> [Work to complete] Rewrite the data below, replacing every "common name" with "vernacular name" and changing nothing else. Leave the pictures out.

> [Raw records]
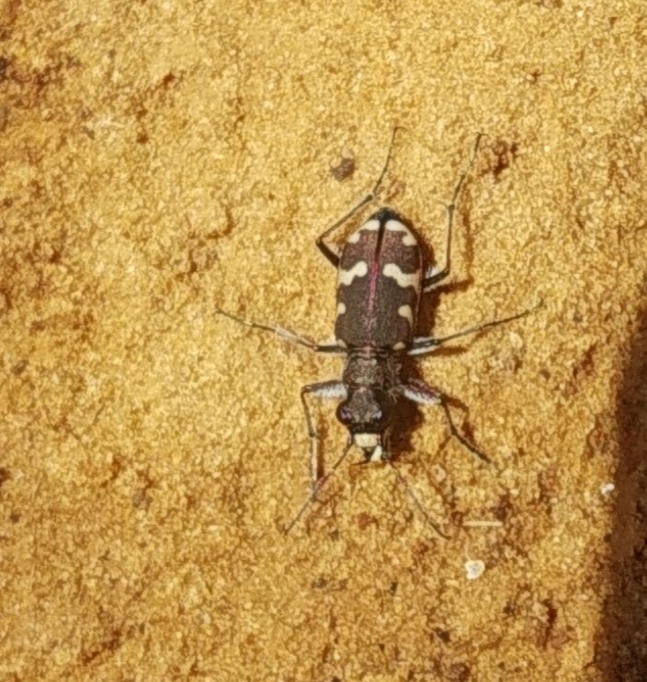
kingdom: Animalia
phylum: Arthropoda
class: Insecta
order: Coleoptera
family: Carabidae
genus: Cicindela
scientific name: Cicindela hybrida
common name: Northern dune tiger beetle
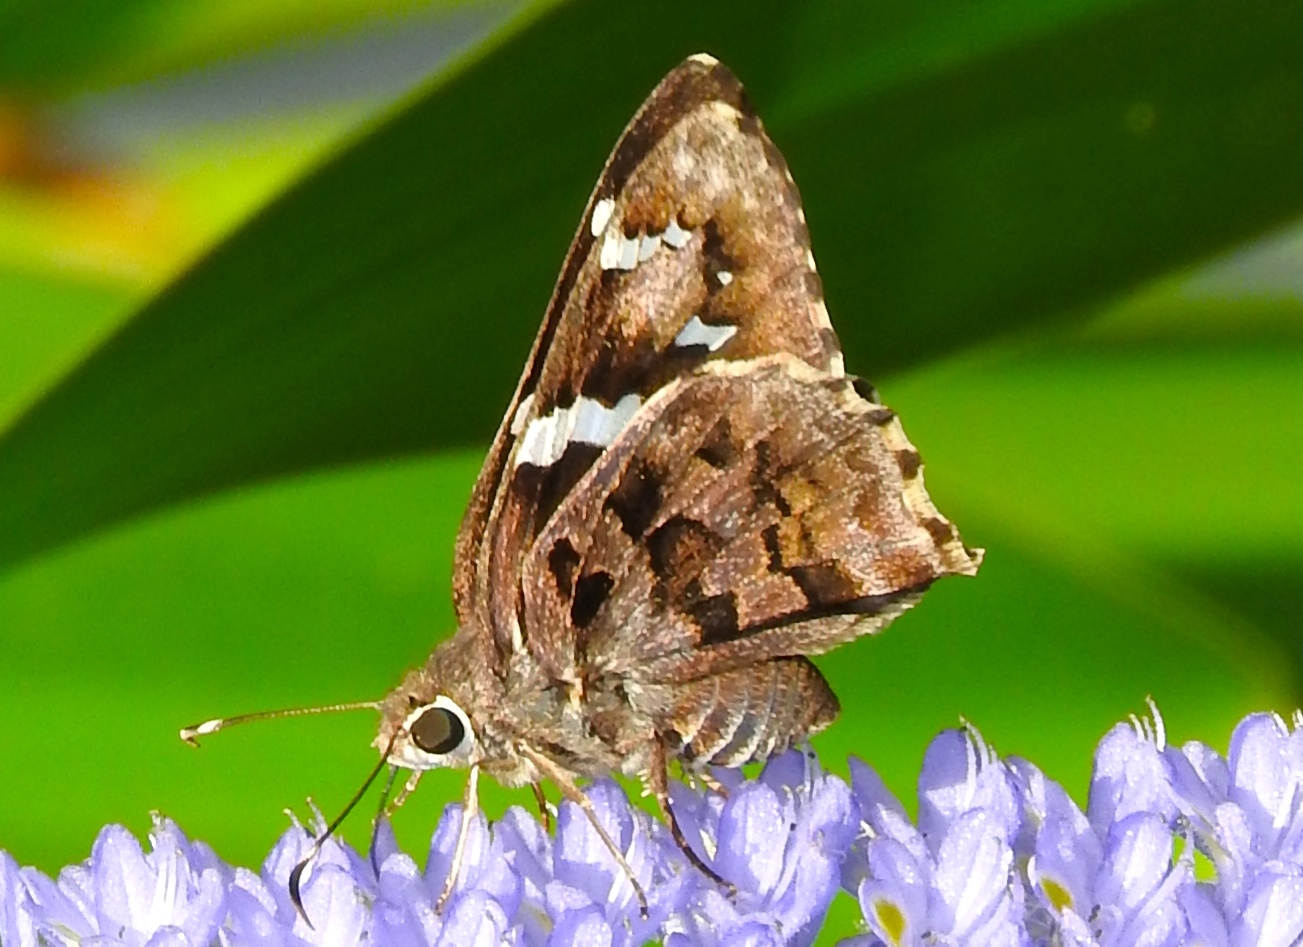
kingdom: Animalia
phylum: Arthropoda
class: Insecta
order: Lepidoptera
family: Hesperiidae
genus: Codatractus
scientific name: Codatractus
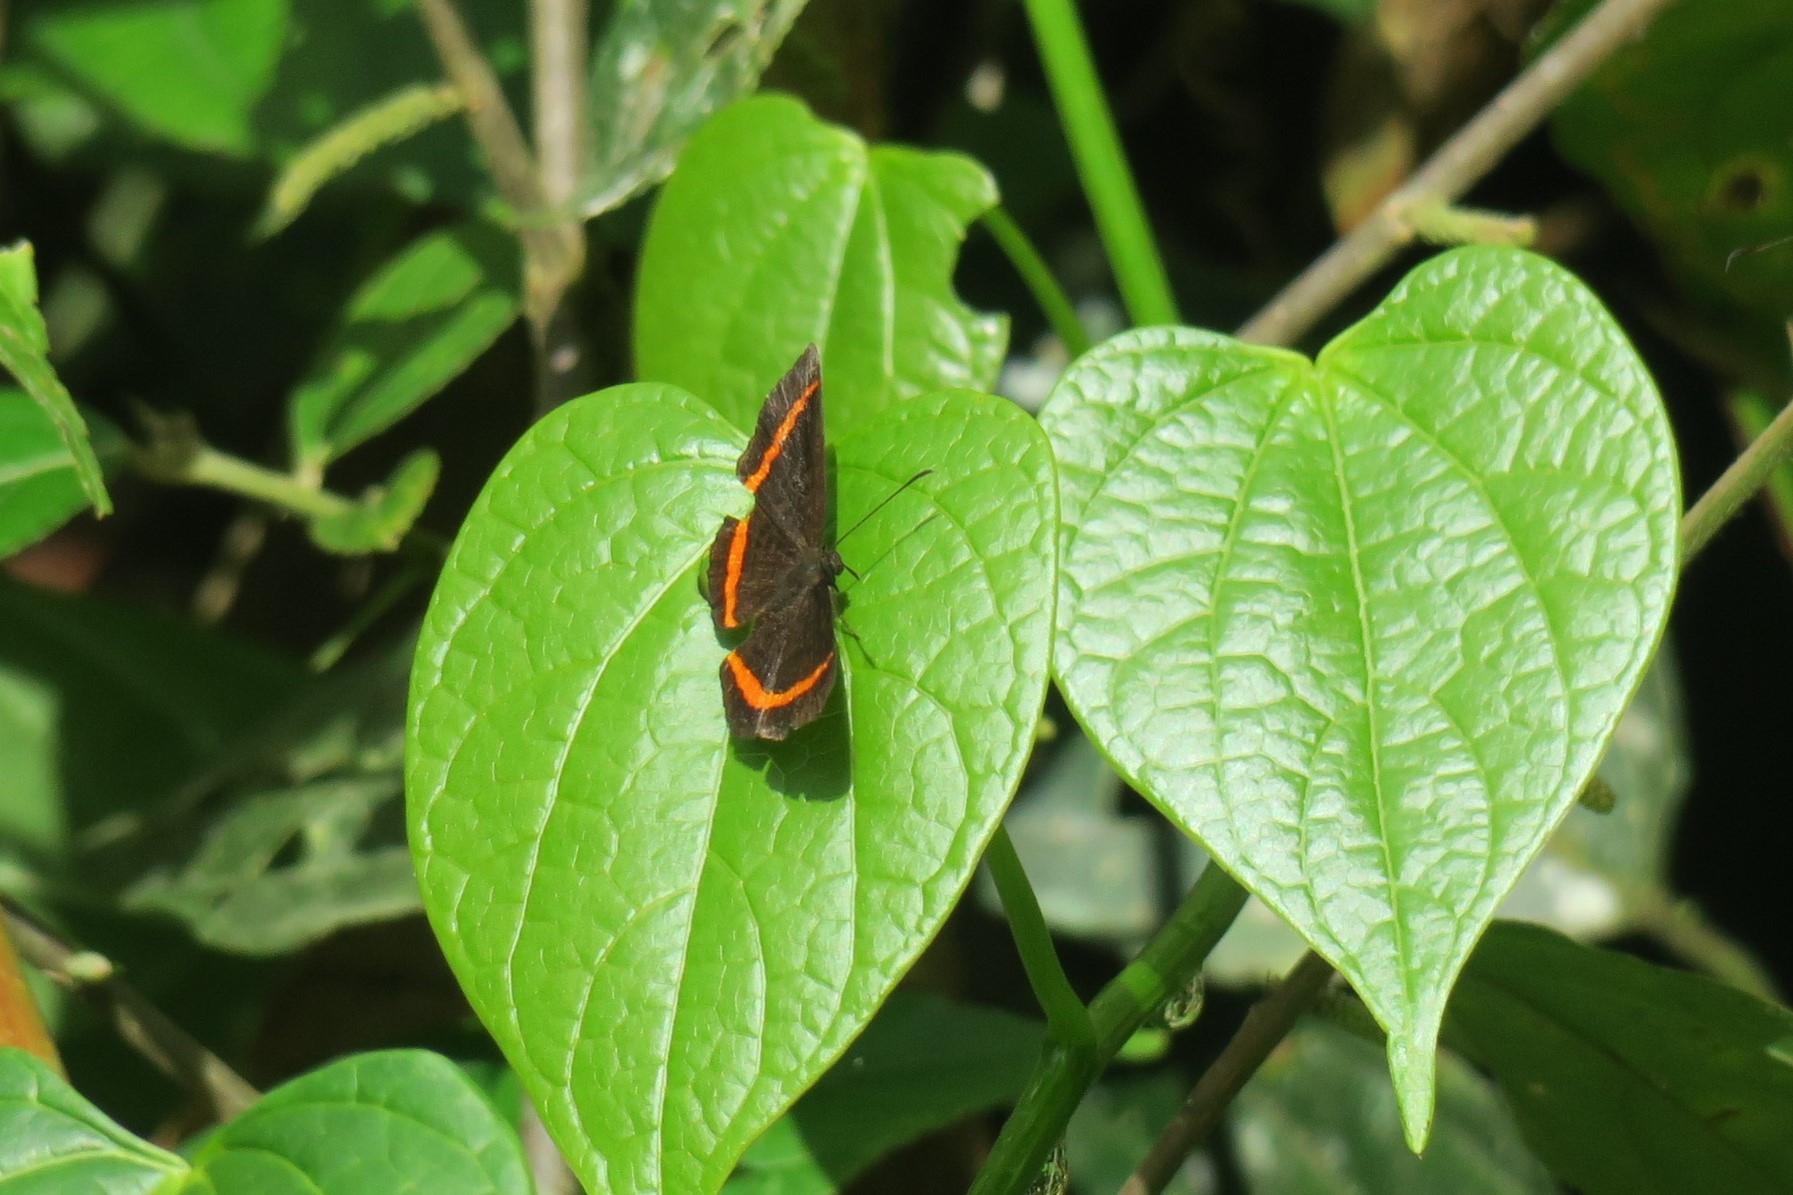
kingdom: Animalia
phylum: Arthropoda
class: Insecta
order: Lepidoptera
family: Riodinidae
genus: Crocozona
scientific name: Crocozona coecias
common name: Orange-banded gem
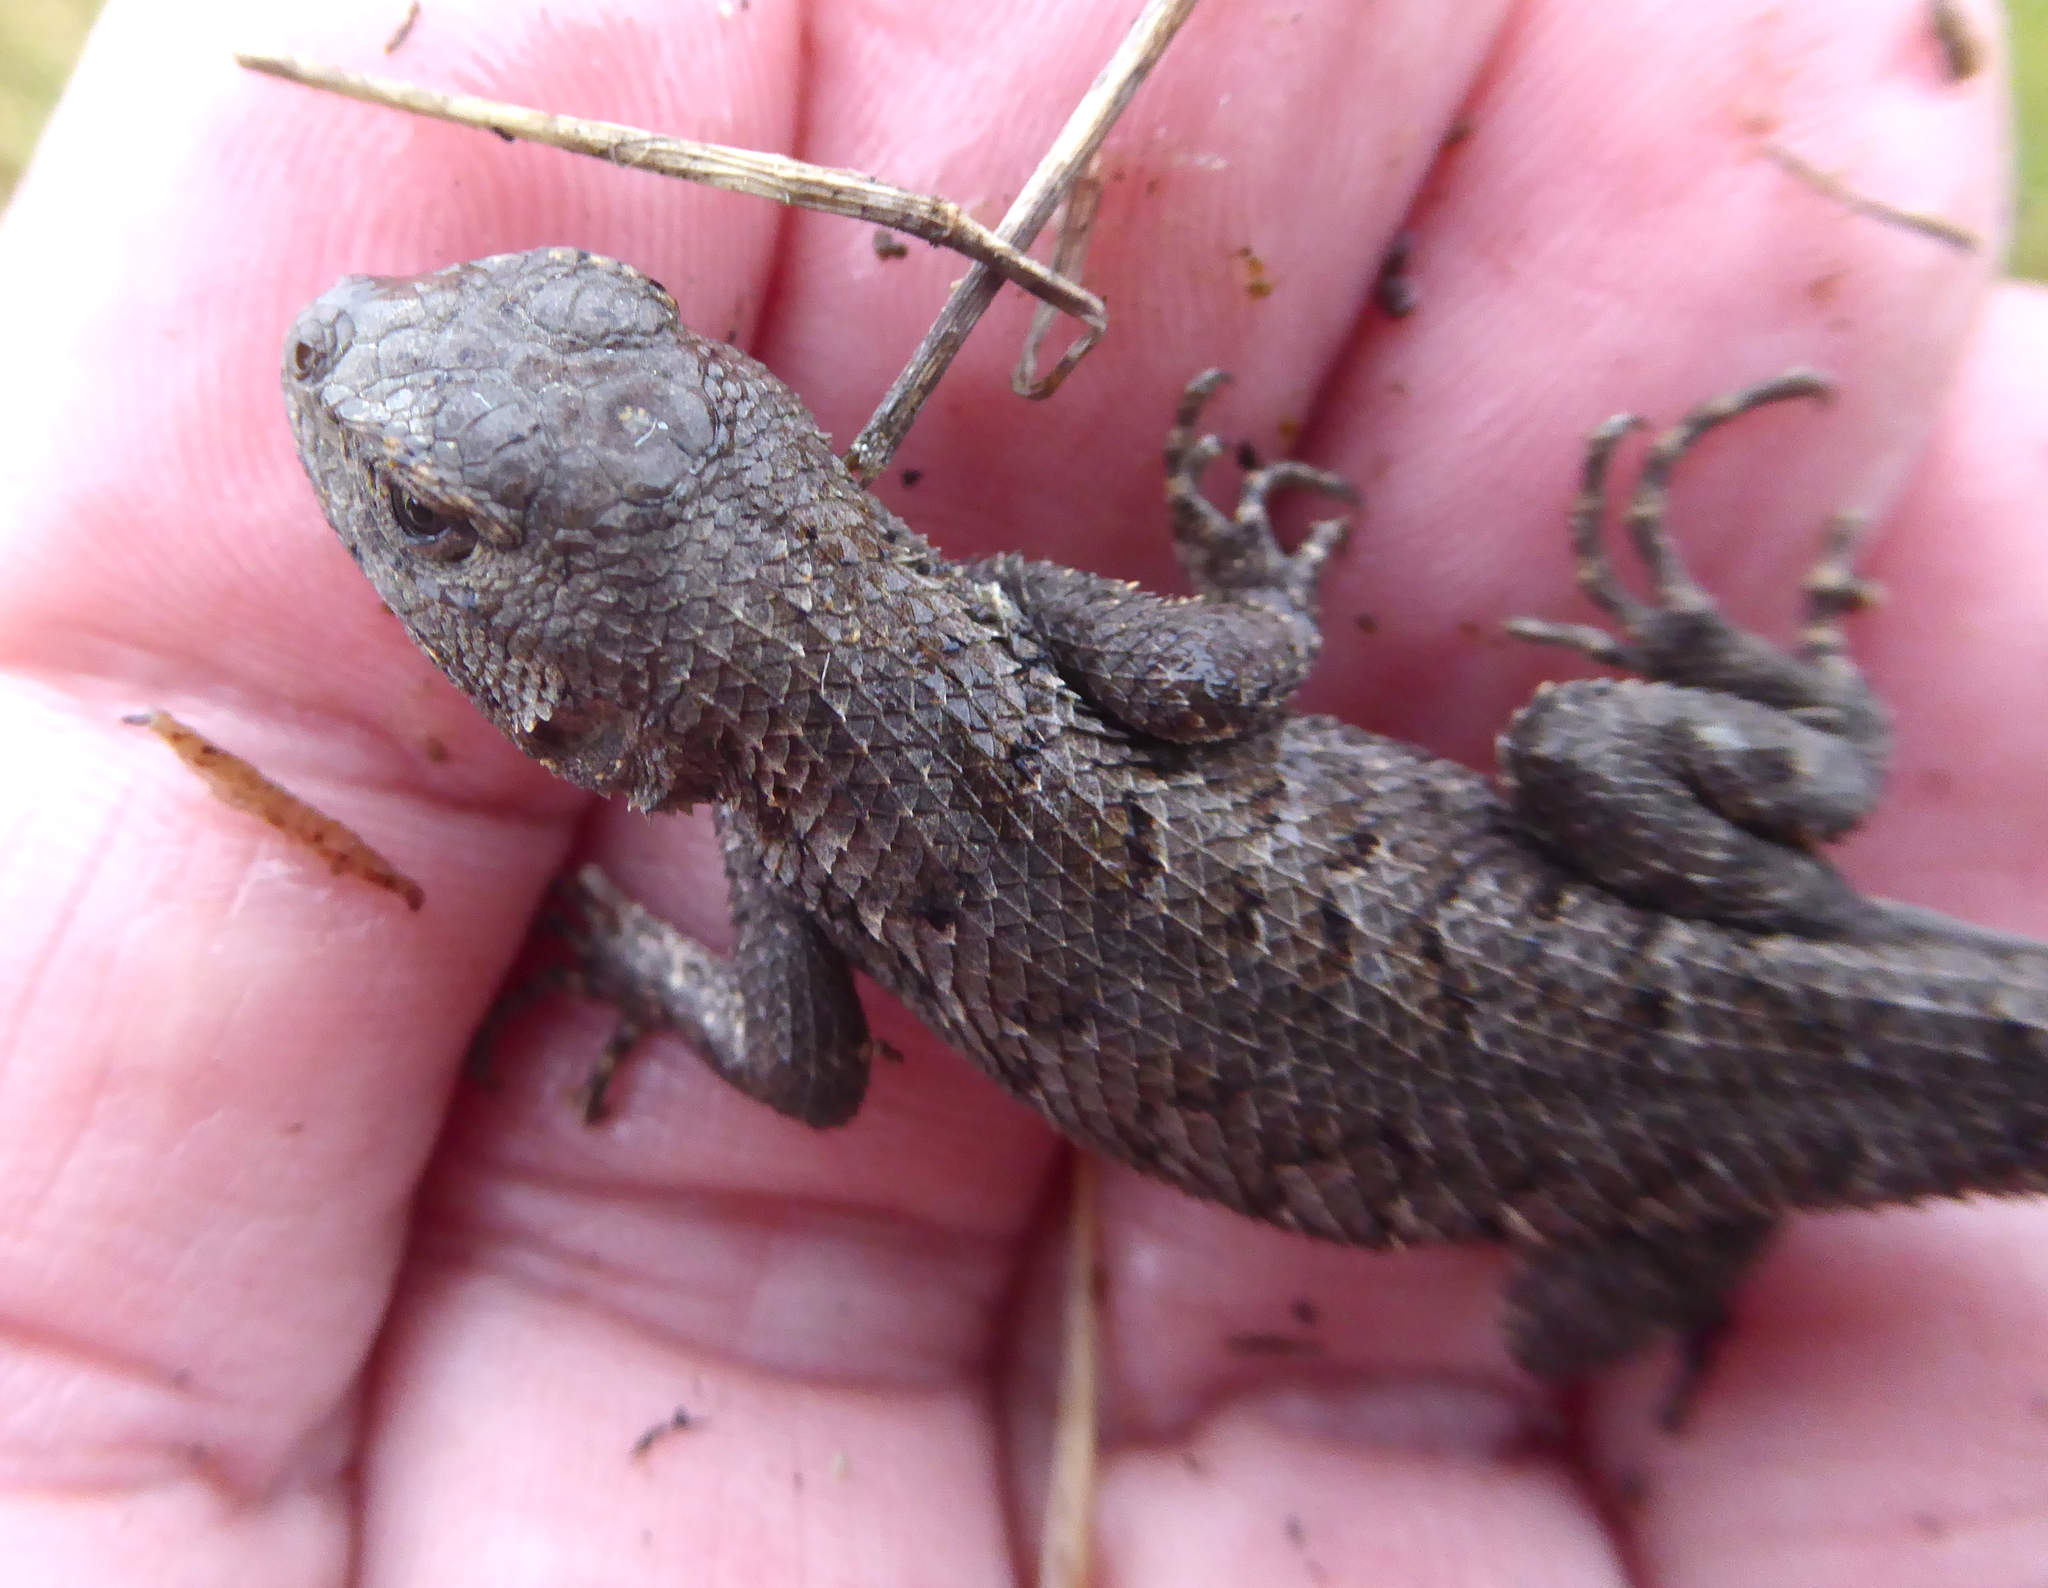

> [The output]
kingdom: Animalia
phylum: Arthropoda
class: Insecta
order: Coleoptera
family: Carabidae
genus: Cicindela
scientific name: Cicindela hybrida
vernacular name: Northern dune tiger beetle
kingdom: Animalia
phylum: Arthropoda
class: Insecta
order: Lepidoptera
family: Hesperiidae
genus: Codatractus
scientific name: Codatractus
kingdom: Animalia
phylum: Arthropoda
class: Insecta
order: Lepidoptera
family: Riodinidae
genus: Crocozona
scientific name: Crocozona coecias
vernacular name: Orange-banded gem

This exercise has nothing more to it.